6 janvier 2012

Rémanence

Lorsqu'il partait, se creusait dans mon âme un gros trou de tristesse, d'une tristesse mortelle. Puis elle s'apaisait. Nous échangions quelques textos et cela suffisait à recréer un sentiment de présence.
Il m'appelait toujours en rentrant chez lui.
Tous les soirs, je lui souhaitais une bonne nuit, par écrit, exactement à l'heure où j'étaignais.
J'ai fait cela pendant cinq ans.
Je crois que ma peine, lorsqu'il partait, plus dure au fil des années, était la préfiguration de sa mort, comme un motif déjà tramé avant d'être réellement donné à sa pleine mesure.
Il me manque encore aujourd'hui, j'en prends conscience dans le refus car c'est une pensée inacceptable. Je sais combien être passée à autre chose est pour moi une chance, en même temps qu'un parcours évident.
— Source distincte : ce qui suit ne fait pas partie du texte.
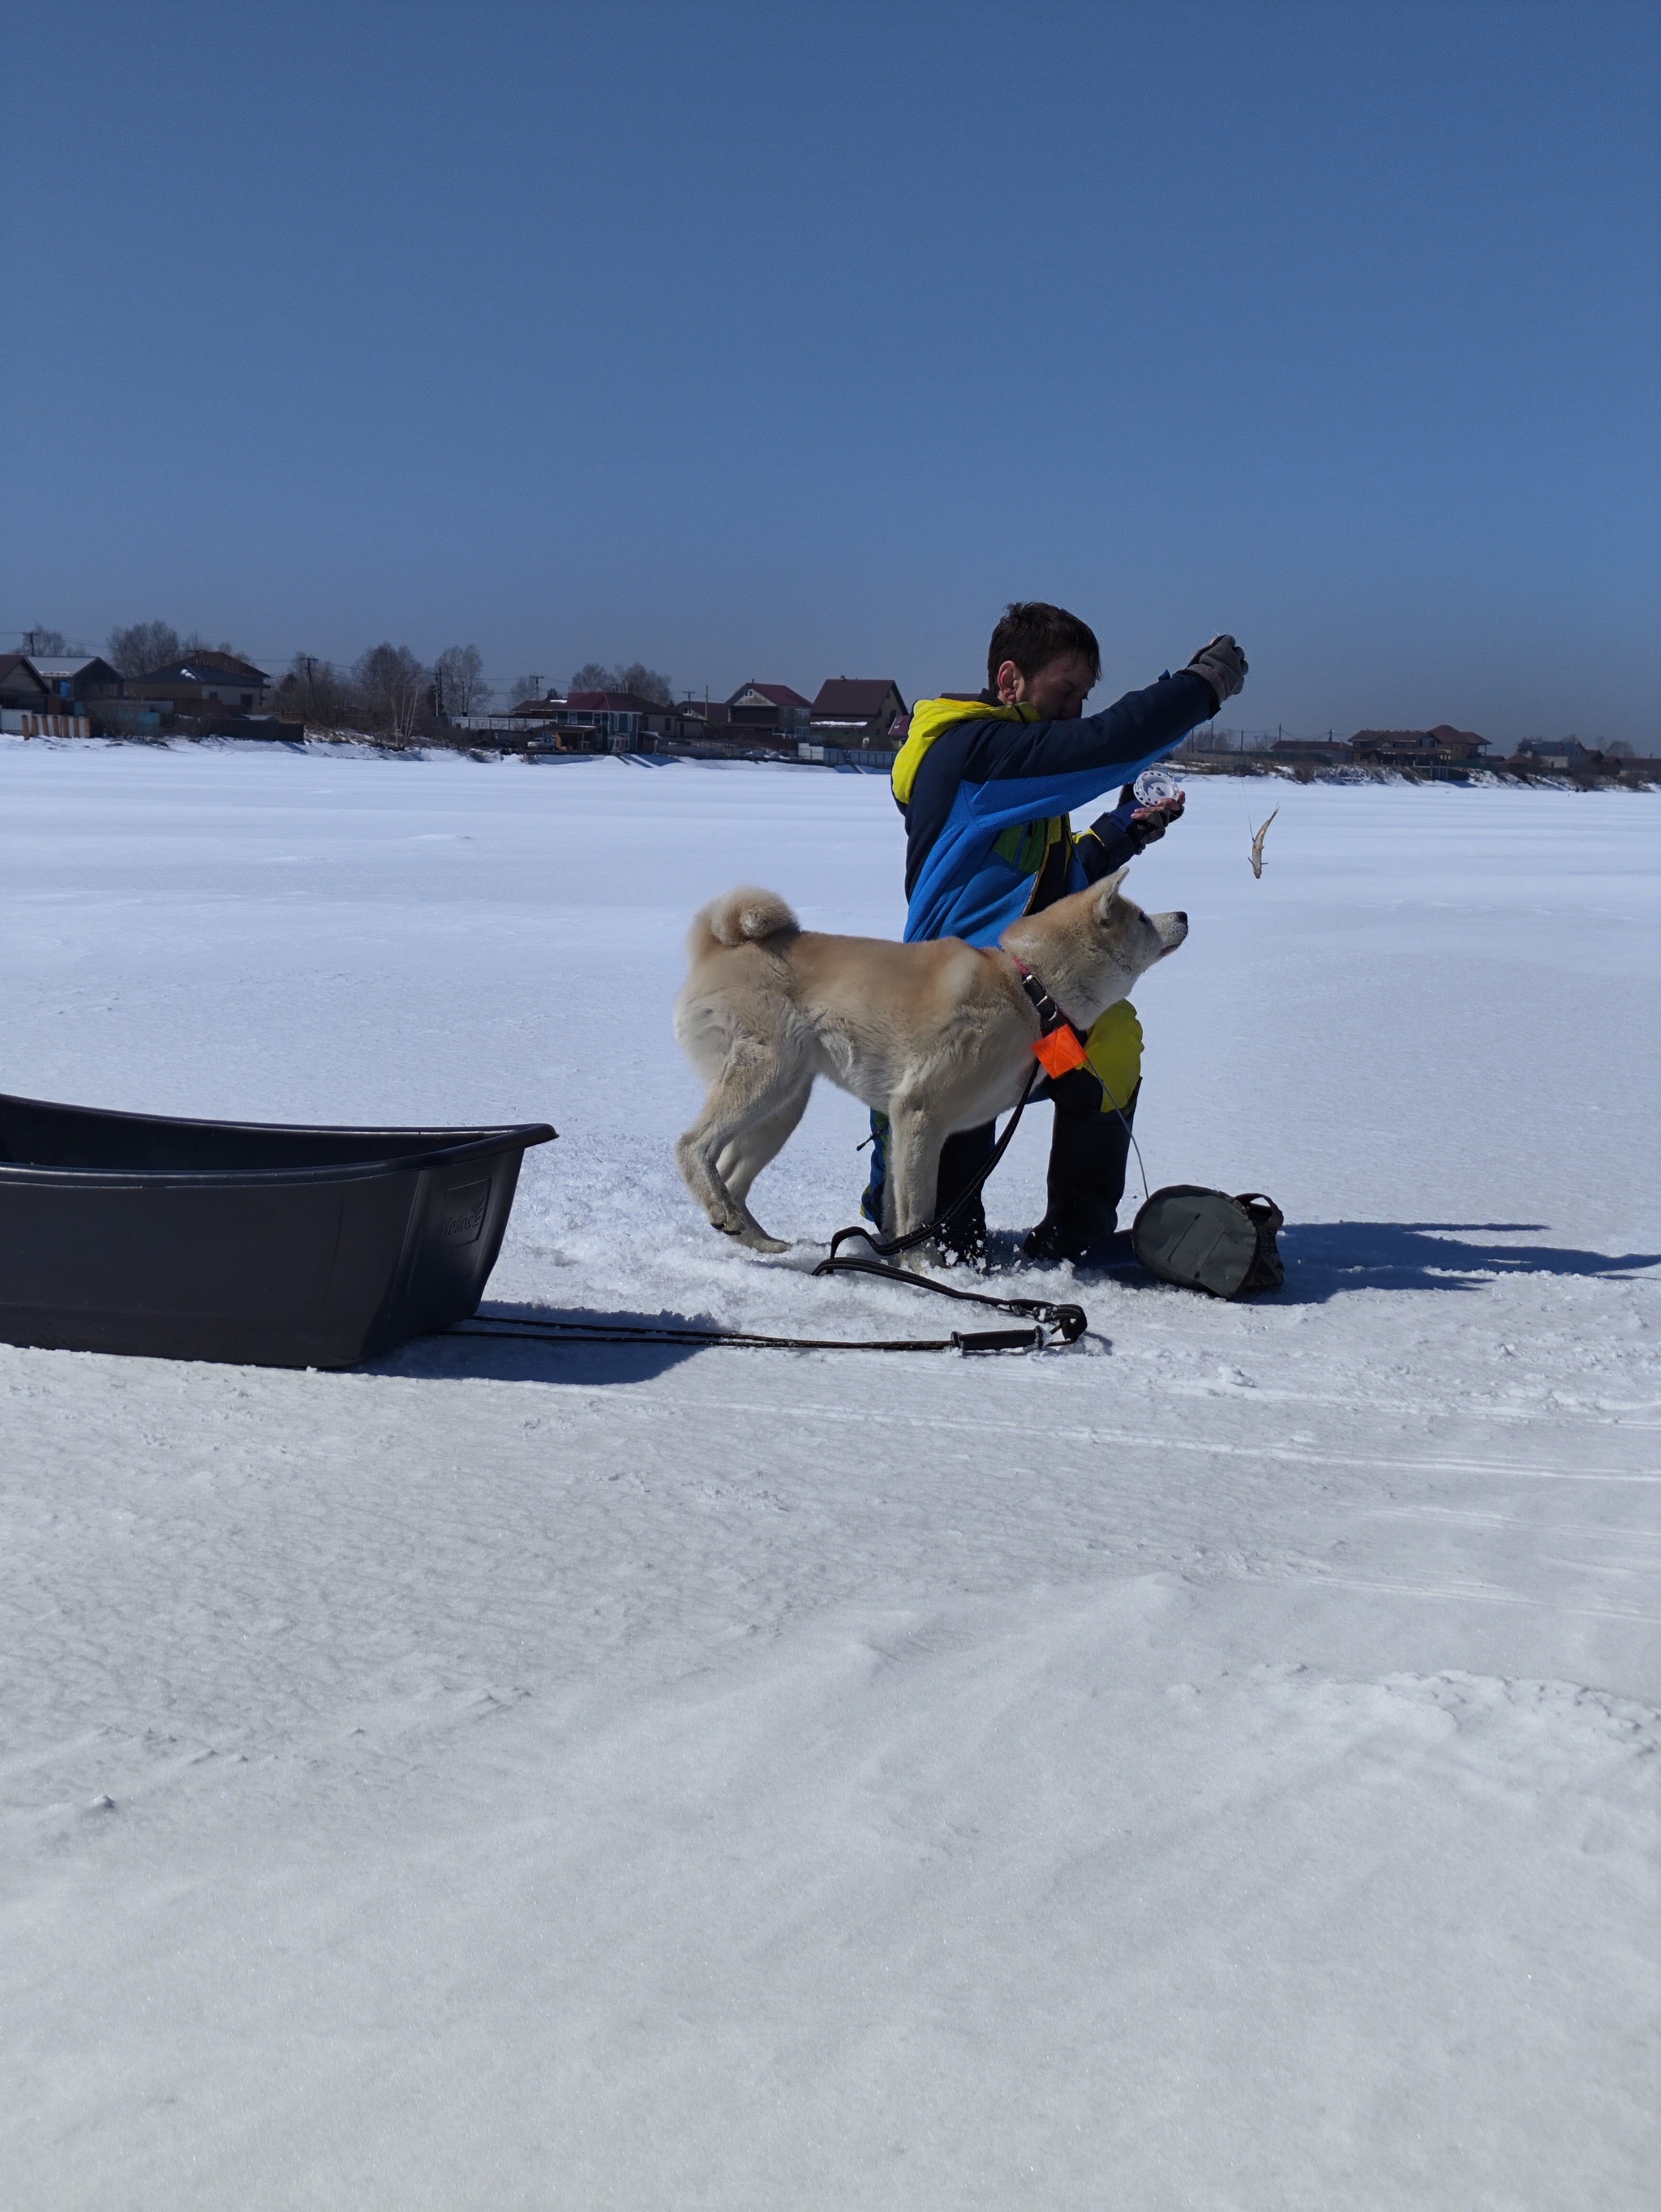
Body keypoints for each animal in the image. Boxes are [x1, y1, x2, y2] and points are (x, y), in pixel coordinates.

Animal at [667, 871, 1185, 1256]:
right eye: (1141, 917)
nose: (1181, 914)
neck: (1031, 988)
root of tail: (717, 946)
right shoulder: (920, 1113)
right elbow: (920, 1213)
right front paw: (927, 1270)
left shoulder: (902, 1125)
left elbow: (898, 1210)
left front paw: (899, 1263)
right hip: (767, 1077)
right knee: (693, 1146)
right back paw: (723, 1211)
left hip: (784, 1105)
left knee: (732, 1176)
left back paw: (754, 1238)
Je n'aime plus les phrases de roman facile comme je n'ai jamais aimé que lui, car il y a là beaucoup de tromperie, j'ai suffisamment aimé après lui pour le savoir. Mais jamais de cette exacte façon. Et quand l'osthéopathe me dit "vos émotions sont bloquées, vous devez savoir pourquoi", je pense fatalement que peut-être ce que j'ai vécu de drame a laissé sa marque en moi, dans la recherche aussi d'une vie calme et sans heurts, dans la fermeture de mon cœur aux grands élans. Certains mots restent difficiles à utiliser après lui. Je n'écris pas "à tout jamais", car je sais bien pour avoir été à moi-même infidèle, que de "tout jamais" il n'y a point.
De cet amour impossible, vécu pour être impossible, dois-je garder seulement que "c'est fait", la passion romanesque n'est plus sur ma feuille de route… ou au contraire pour lui être fidèle, d'une manière dont il eut pu être fier, me tenir heureusement en vie. Vivre surtout à l'écoute de cet élan en moi, sincère et entier, qui me lia à lui si longtemps qu'il pourrait m'y lier encore, si la mort n'était venue prendre sa part.
Je n'ai pas exactement oublié, même si je ne vois pas aujourd'hui à quoi me serviraient pour vivre certains souvenirs.
Je ne suis pas celle que j'étais à 19 ans, et pour l'essentiel, tant mieux. Mais quand mes rêves me font voler au-dessus d'une plaine bocagée, ou recueillir un lièvre blessé, je suis bien la même à tout âge, silencieuse et concentrée, aimante, tendue, libre.
"Un clou ne chasse pas l'autre.", disait-il.